First, the system retrieves context. This might include examples of how certain sounds are used, patterns in past videos, or signals about what is gaining traction. Instead of generating blindly, the model operates with structured context relevant to the brand and its domain.
Next, the task is broken down across multiple steps. One part of the system analyses patterns. Another proposes possible concepts. Another evaluates whether those ideas actually make sense strategically. What moves between those steps isn’t just text. The system passes structured signals: metadata about sounds, characteristics of videos, heuristics about engagement patterns, and other contextual information that helps filter and rank candidate ideas. But just as important is how that information is passed along. Each step only receives the signals it actually needs. Context is filtered, summarised, or structured before being handed to the next agent. This prevents the system from overwhelming itself with unnecessary information and keeps each stage focused on its specific role. The result is a pipeline where the system reasons in stages, instead of trying to solve everything in a single generation.
Next, evaluation. Instead of assuming that the first output is good enough, the system evaluates ideas against a set of criteria that reflect how strategists actually think: relevance to the brand, alignment with the platform, and the strength of the creative hook. Ideas that don’t meet those criteria can be refined or discarded before they ever reach the user.
Finally, there is the feedback loop. In many agent-based systems, improvement doesn’t come from a single generation. It comes from interaction over time. When an idea is proposed, it isn’t just accepted as-is. The system records what happened next - whether the idea was discarded, or scheduled. That interaction becomes part of the system’s memory of interaction history. From there, the system can refine its behaviour. One agent may propose an idea and provide its reasoning. Another component or the user evaluates the result. This creates a reason and feedback exchange that helps the system understand which directions make sense and which ones don’t. Those signals are then used in the next iteration.

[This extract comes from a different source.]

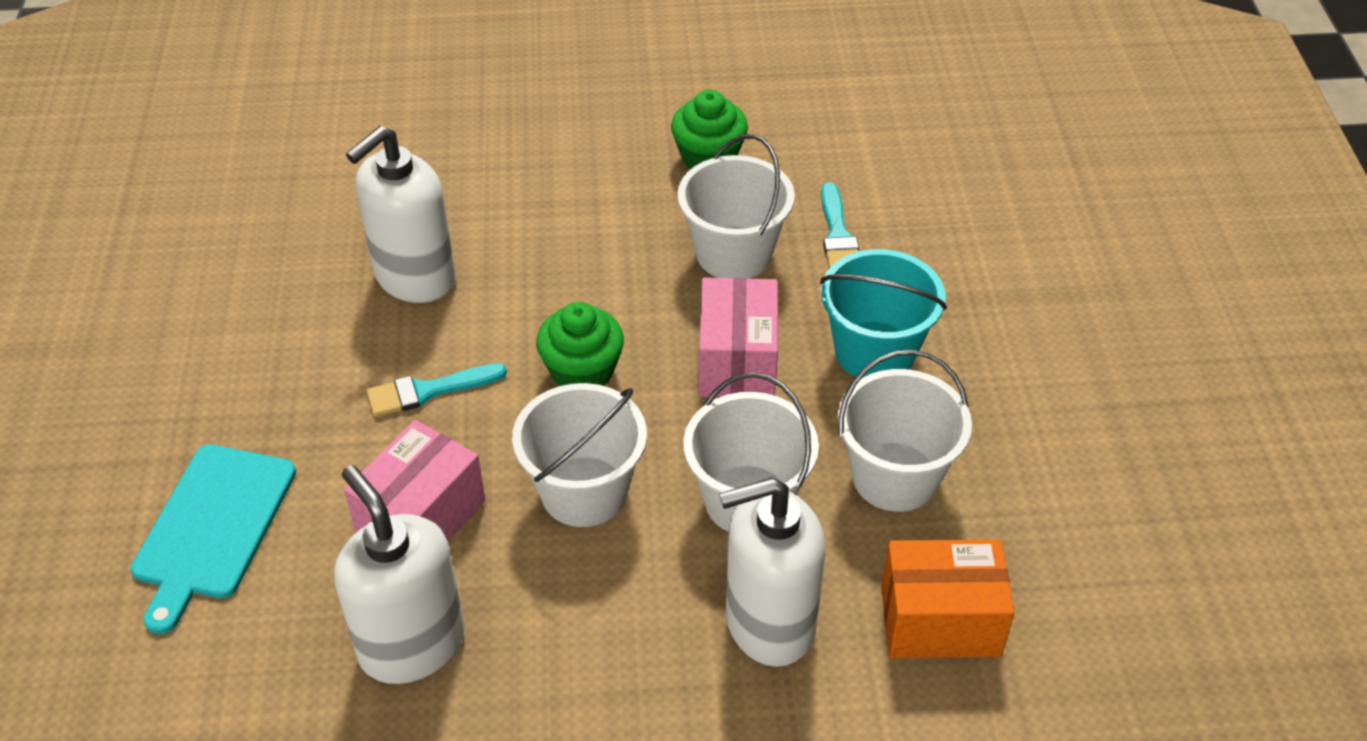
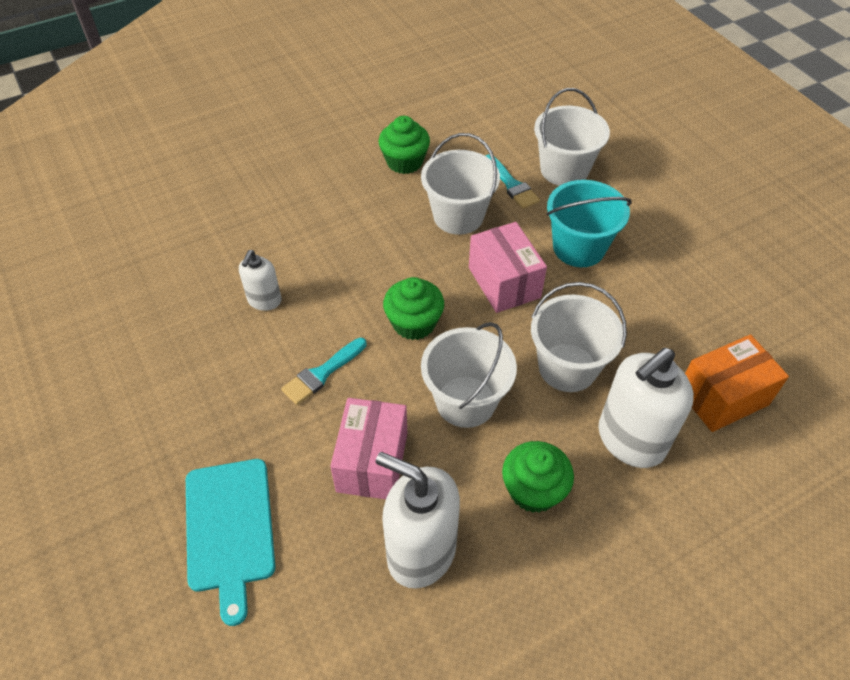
camera: 25 degrees left, 5 degrees up
(414, 277) = (264, 300): white soap dispenser -> white soap dispenser, size x0.54
(597, 631) = (533, 490): none -> green cupcake
(894, 477) = (640, 319): white bucket -> white bucket (564, 170)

Through iterative refinement, the system adjusts what it proposes, how it ranks ideas, and what signals it prioritises. In many architectures, this process is guided by evaluation or reward models that score whether an output meets certain criteria. Over repeated interactions, the system gradually begins to learn user preferences, not just from static training data, but from how people actually respond to the outputs.
The result is a system that improves through use. Not by retraining the model each time, but by learning from the feedback signals generated during real workflows. The model is only one component in that loop. The real intelligence emerges from the interaction between the system and the people using it.
Building AI systems today is easier than it has ever been - frameworks are mature, models are accessible through APIs. The barrier to entry has collapsed. That’s a good thing. It means more people can experiment, build, and ship ideas. But it also means the hard part has shifted.
The challenge is no longer just connecting the model. The challenge is designing how the system should behave.
Those questions are less about engineering and more about scientific thinking (research papers are our best friend). Engineering builds the machine whereas science decides what the machine should optimise for. As AI becomes embedded in more real-world workflows, that distinction will matter more and more. Because anyone can wire up a model, but designing systems that actually think well is a different problem.
Strategy without systems doesn’t scale. Systems without strategy don’t make sense.
We build, and think, at the intersection.